> [Task details] In the court opinion below, what offense is Wilson to be resentenced for?

> [Reading text]
⟨

The Alexander doctrine is based on the principle that "it is not considered good form for a lower court to reverse a superior one. Such actions are unsettling in the law which we ought to strive to make certain, and result in a disorderly judicial process." 84 *1178 N.M. at 718, 507 P.2d at 779. If there exists precedent from this Court that specifically addresses the validity of a uniform jury instruction, the Court of Appeals may not overrule that precedent nor alter or reject that instruction. If, however, the uniform jury instruction has not been challenged, we see no reason why the Court of Appeals should be precluded from questioning the validity of the instruction just as it would any other precept not yet passed on by the Supreme Court. Although this Court's adoption of uniform jury instructions proposed by standing committees of the Court establishes a presumption that the instructions are correct statements of law, that fact alone is not sufficient precedent to tie the hands of the Court of Appeals.
Therefore, we hold that the Court of Appeals has authority to question uniform jury instructions in cases in which the instruction has not been challenged previously and to amend, modify, or abolish the instruction if it is erroneous. Further, this Court encourages the Court of Appeals to express its rationale for any reservations it might harbor over Supreme Court precedent. The Court of Appeals, nonetheless, remains bound by Supreme Court precedent and thus does not have authority to alter an instruction that has been reviewed and ruled upon by this Court. To the extent that Collins, Esquibel, Martin, and similar cases are inconsistent with this opinion, they are hereby overruled.
We adopt and append the proposed disposition of the Court of Appeals and remand this case to the district court for entry of judgment and for resentencing for petty misdemeanor possession of stolen credit cards. Because it appears that Wilson will have at most two months to serve following resentencing on the petty misdemeanor (if he is in fact given the maximum sentence of six months), his Petition for Emergency Release on other grounds is denied.

⟩

> [Record extracts]
⟨

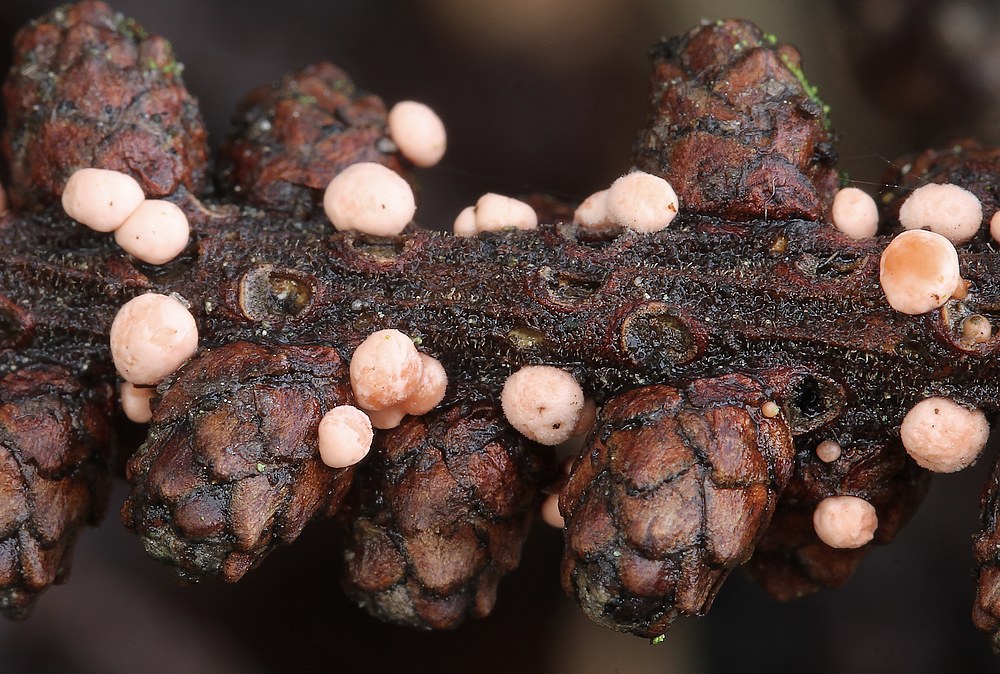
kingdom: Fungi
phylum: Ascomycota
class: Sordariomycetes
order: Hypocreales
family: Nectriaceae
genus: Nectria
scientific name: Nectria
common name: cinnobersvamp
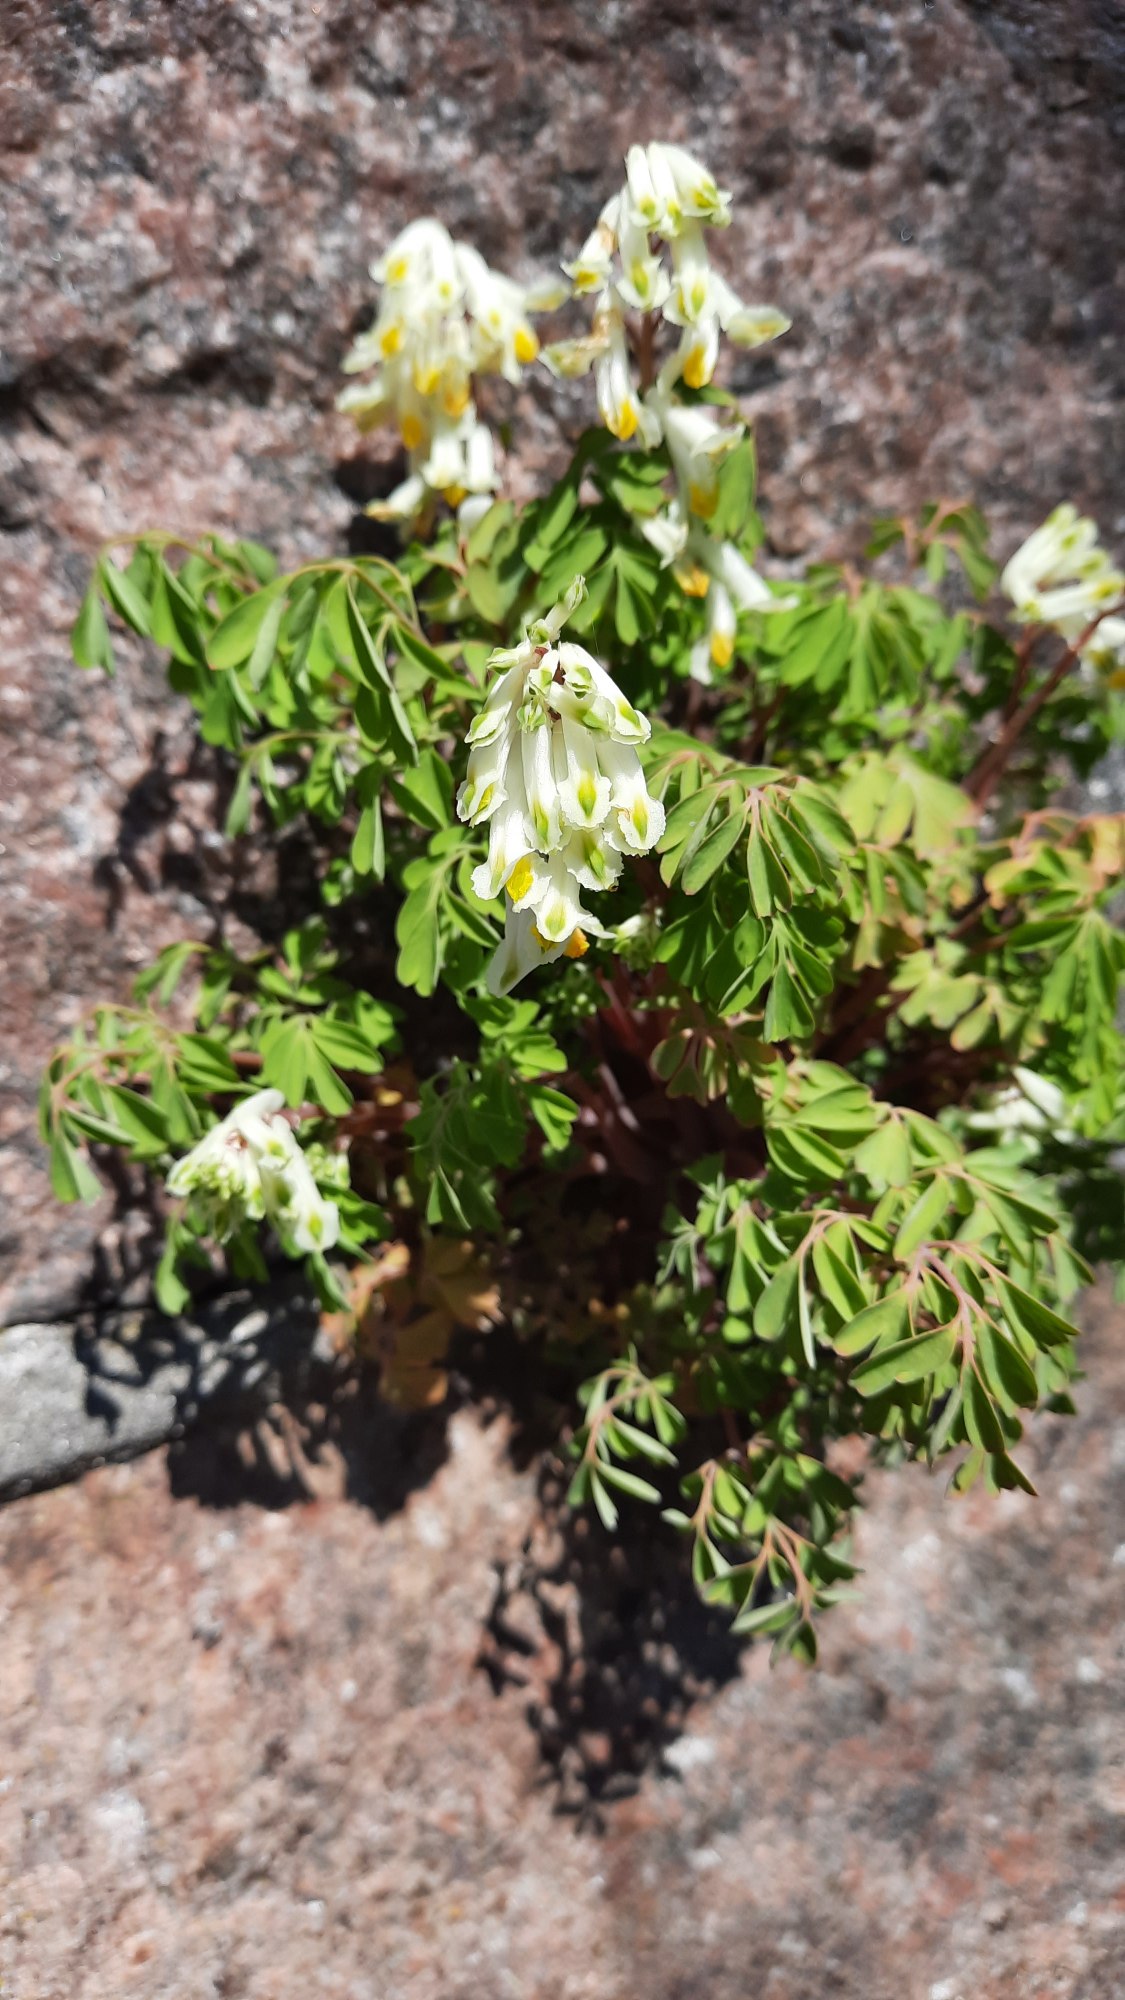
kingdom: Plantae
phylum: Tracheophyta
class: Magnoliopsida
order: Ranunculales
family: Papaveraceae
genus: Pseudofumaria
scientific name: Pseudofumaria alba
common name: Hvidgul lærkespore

⟩

> [Answer below] Petty misdemeanor possession of stolen credit cards.